Select Page

The Price of Inattention

Name: Daniel Robb
From: Upland, Indiana
Votes: 0


In this age of technology, we like to think that our expensive,
advanced vehicles make us more secure—which is true compared to
those of previous decades—but they can only protect us when our
system of driving regulations is held to. We have these regulations
for good reason, because one person’s lapse of concentration can
cause lifelong trauma and grief for others on the motorway, and it
can happen in an instant.

I’ve never been
in a car accident, but that doesn’t mean I’m not concerned about
the possibility. When I’m riding as a passenger, and the driver
their eyes off the road, it makes me feel unsafe.
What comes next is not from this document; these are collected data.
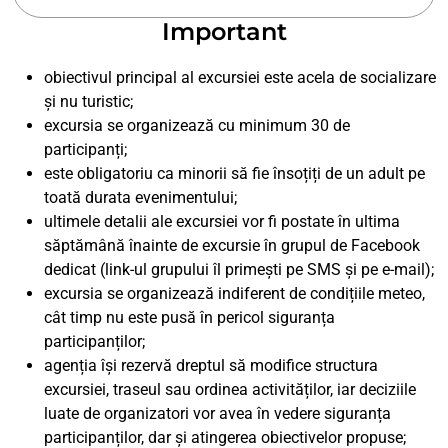
Important
obiectivul principal al excursiei este acela de socializare
și nu turistic;
excursia se organizează cu minimum 30 de
participanți;
este obligatoriu ca minorii să fie însoțiți de un adult pe
toată durata evenimentului;
ultimele detalii ale excursiei vor fi postate în ultima
săptămână înainte de excursie în grupul de Facebook
dedicat (link-ul grupului îl primești pe SMS și pe e-mail);
excursia se organizează indiferent de condițiile meteo,
cât timp nu este pusă în pericol siguranța
participanților;
agenția își rezervă dreptul să modifice structura
excursiei, traseul sau ordinea activităților, iar deciziile
luate de organizatori vor avea în vedere siguranța
participanților, dar și atingerea obiectivelor propuse;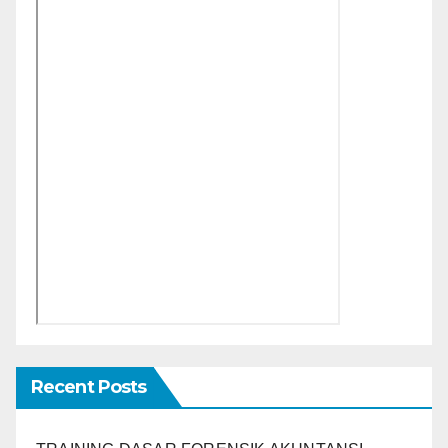
Recent Posts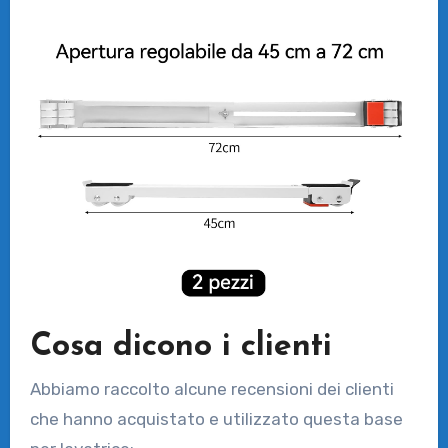
Cosa dicono i clienti
Abbiamo raccolto alcune recensioni dei clienti
che hanno acquistato e utilizzato questa base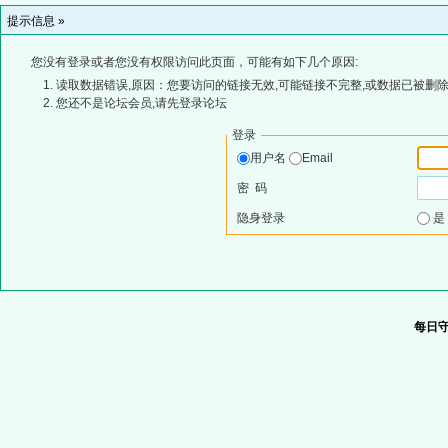
提示信息 »
您没有登录或者您没有权限访问此页面，可能有如下几个原因:
读取数据错误,原因：您要访问的链接无效,可能链接不完整,或数据已被删除
您还不是论坛会员,请先登录论坛
登录
用户名
Email
密 码
隐身登录
每日守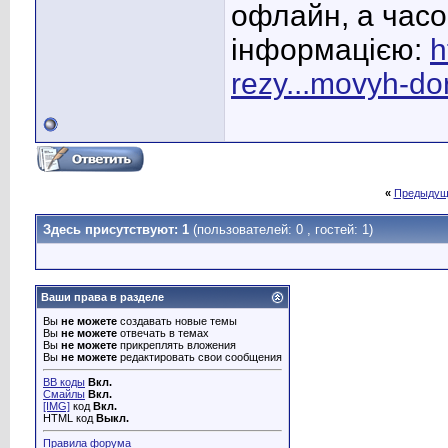
офлайн, а часо
інформацією:
h
rezy...movyh-do
«
Предыдущ
Здесь присутствуют: 1
(пользователей: 0 , гостей: 1)
Ваши права в разделе
Вы
не можете
создавать новые темы
Вы
не можете
отвечать в темах
Вы
не можете
прикреплять вложения
Вы
не можете
редактировать свои сообщения
BB коды
Вкл.
Смайлы
Вкл.
[IMG]
код
Вкл.
HTML код
Выкл.
Правила форума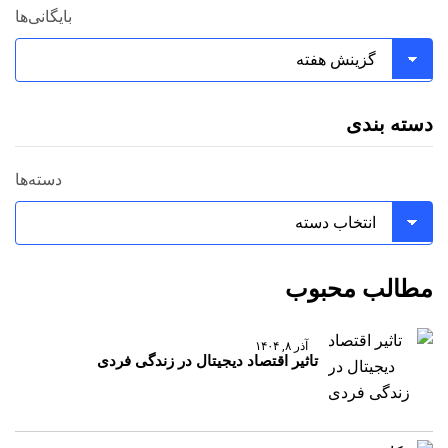
بایگانی‌ها
دسته بندی
دسته‌ها
مطالب محبوب
آذر ۸, ۱۴۰۴
تاثیر اقتصاد دیجیتال در زندگی فردی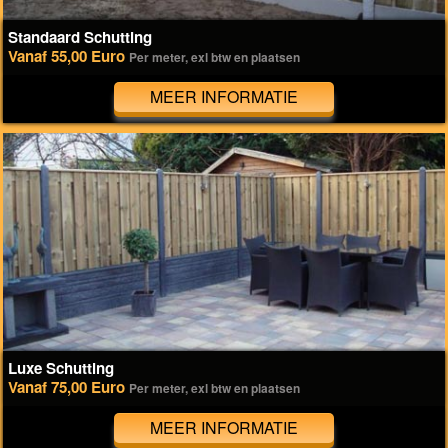
Standaard Schutting
Vanaf 55,00 Euro
Per meter, exl btw en plaatsen
MEER INFORMATIE
Luxe Schutting
Vanaf 75,00 Euro
Per meter, exl btw en plaatsen
MEER INFORMATIE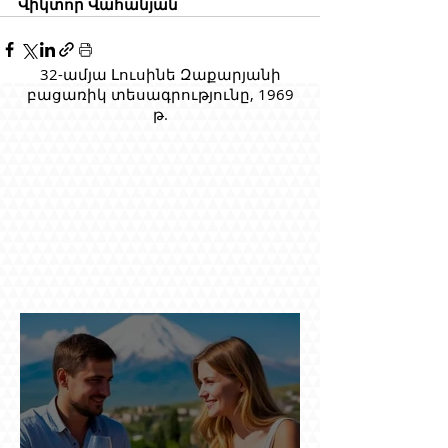
Վիկտոր Վահանյան
32-ամյա Լուսինե Զաքարյանի
բացառիկ տեսագրությունը, 1969
թ.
Sometimes they look
away to see something off to the side, sometimes they’re looking at
someone else in the car during a conversation, but I’ve found that
most often, they’re looking at their mobile phone. Even when it’s
for good cause—reporting an accident, checking the route ahead on
their GPS, searching for the best gas price—when a driver diverts
their attention from the road to anything else, they endanger
themselves, their passengers, and everyone else on the road with
them. No matter how worthwhile the reason, they’re saying that it
is more important to them than the lives and safety of the people
they’re sharing the road with, and that is never an acceptable
attitude when operating a machine capable of such destruction when
misused.

The antidotes to
America’s high roadway fatality count are twofold. First, to teach
new drivers the importance of maintaining focus on the road and to
reduce the distractions they face when driving. Drivers-in-training
need to be aware of the devastating facts and results of vehicular
accidents in order to fully realize their responsibility to drive
carefully. But simply instructing new drivers will not be enough to
prevent all such accidents—even with the best of interests, people
will always give in to the temptation sooner or later. To supplement
the desire to drive safely, the opportunities to drive unsafely must
be limited externally. If apps and programs on a mobile phone are
automatically set on lockdown—turning off pop-up notifications and
reducing access to non-GPS apps, for example—when the device senses
its owner is driving, there will be far less distraction for the
driver. By making this restricted access the default while the
vehicle is in motion, drivers will not even have the temptation to
check their messages for “just one second.” One second is all it
takes for someone to lose their life.

The problem is
serious, but the solution is relatively simple, and comes merely at
the cost of convenience for drivers—myself included. Teaching new
drivers the importance of safe driving, and likewise the potential
impact of unsafe driving, before they are given their licenses, and
reducing the digital distractions drivers face by standardizing a
driving mode in devices to limit unnecessary functions will lead to a
safer future for our country’s roadways.